I got into role-playing in 1978 without anybody showing me the ropes. I bought the 1st edition Gamma World box at a comic book convention, and the D&D blue box from a local hobby store, and read through the rules repeatedly. B1 In Search of the Unknown helped me understand how to make a dungeon, and early issues of Dragon Magazine helped me become a better DM. I also asked for feedback from my group, and gradually adapted my DM style based on what my players enjoyed. I also went to my first GenCon at age 16, so I learned a lot from playing in one-shot adventures run by industry pros like Jim Ward, Bill Willingham, and Steve Perrin.
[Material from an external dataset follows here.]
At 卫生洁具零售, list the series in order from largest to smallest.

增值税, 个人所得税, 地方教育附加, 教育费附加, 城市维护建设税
There are certain aspects of DMing that I have never mastered. I'm okay at role-playing NPCs, but I recognize my limits when it comes to doing funny voices or accents. I don't have time for world-building or writing adventures, so I purchase and adapt what I need. I can improv to some extent, but I am no longer afraid to cut short an unpromising tangent like a long conversation with an NPC shopkeeper, by just summarizing and moving on. I try to keep the focus on entertaining the players, and things tend to work out.
ubarose's Avatar
ubarose replied the topic: #297378 20 May 2019 15:08
I think new DMs sometimes feel a lot of pressure to be prepared for all possibilities, and to always be able to smoothly keep things running along. I think it is important for them to know that sometimes a DM just needs to say, "Hey, everyone let's break for 10 minutes. Something unexpected just happened, and I need a few minutes to re-think some things." And that's totally cool.
GorillaGrody's Avatar
GorillaGrody replied the topic: #297383 20 May 2019 16:23
I’d just like to put in a quick shout out to Happy Jack’s RPG Podcast. It's funny, and full of great advice for new GMs. I’ve been listening to it for years.
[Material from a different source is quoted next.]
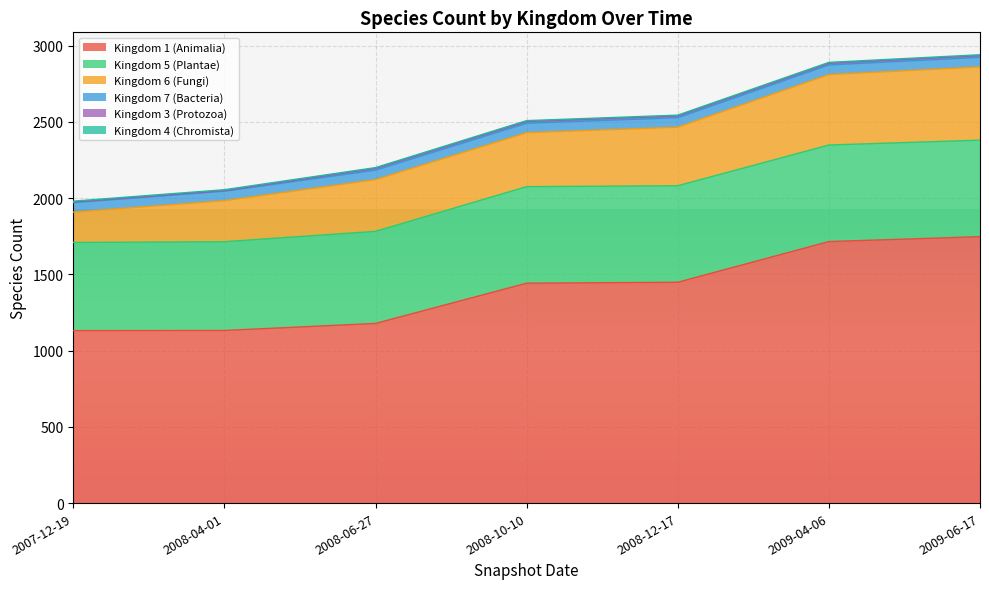

Does the chart display data point markers on the line(s)?

No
Just listening to people talk about the craft of GMing can do a lot in terms of boosting one’s confidence.
RolandHemisphere's Avatar
RolandHemisphere replied the topic: #297395 21 May 2019 01:28
Your experience as a DM is very group dependent, though I've found it to be more enjoyable than I ever thought I would.... as soon as I understood the rules.

DMs do put a lot of unnecessary pressure on themselves often because they forget that the reason everyone is getting together to hang out. There's a lot of "shared storytelling," and all that talk, but D&D and RPGs in general are basically an excuse to sit down with some friends and goof off.

Seriously, don't get hung up on all the bullshit, it's a game, make some characters, make a dungeon, have a blast.

And if you want inspiration and like podcasts, Dungeon Master of None is the GOAT. followed by Fear the Boot and Happy Jacks. Matt Colville's YouTube is also a must. Critical Roll is not my jam.
san il defanso's Avatar
san il defanso replied the topic: #297396 21 May 2019 01:50
I like Colville, but I sometimes feel like he approaches the experience much more as a novelist. He clearly places a lot of importance on internal consistency within the game world, which takes a lot of work for someone like me. I think the moment-to-moment narrative is what players take with them more often.

My favorite person to get advice from is Sly Flourish, author of the Lazy Dungeon Master. A lot of the best practices I have originally came from him. His stuff is all about presenting with an eye toward improvisation at the table, which I think is just right.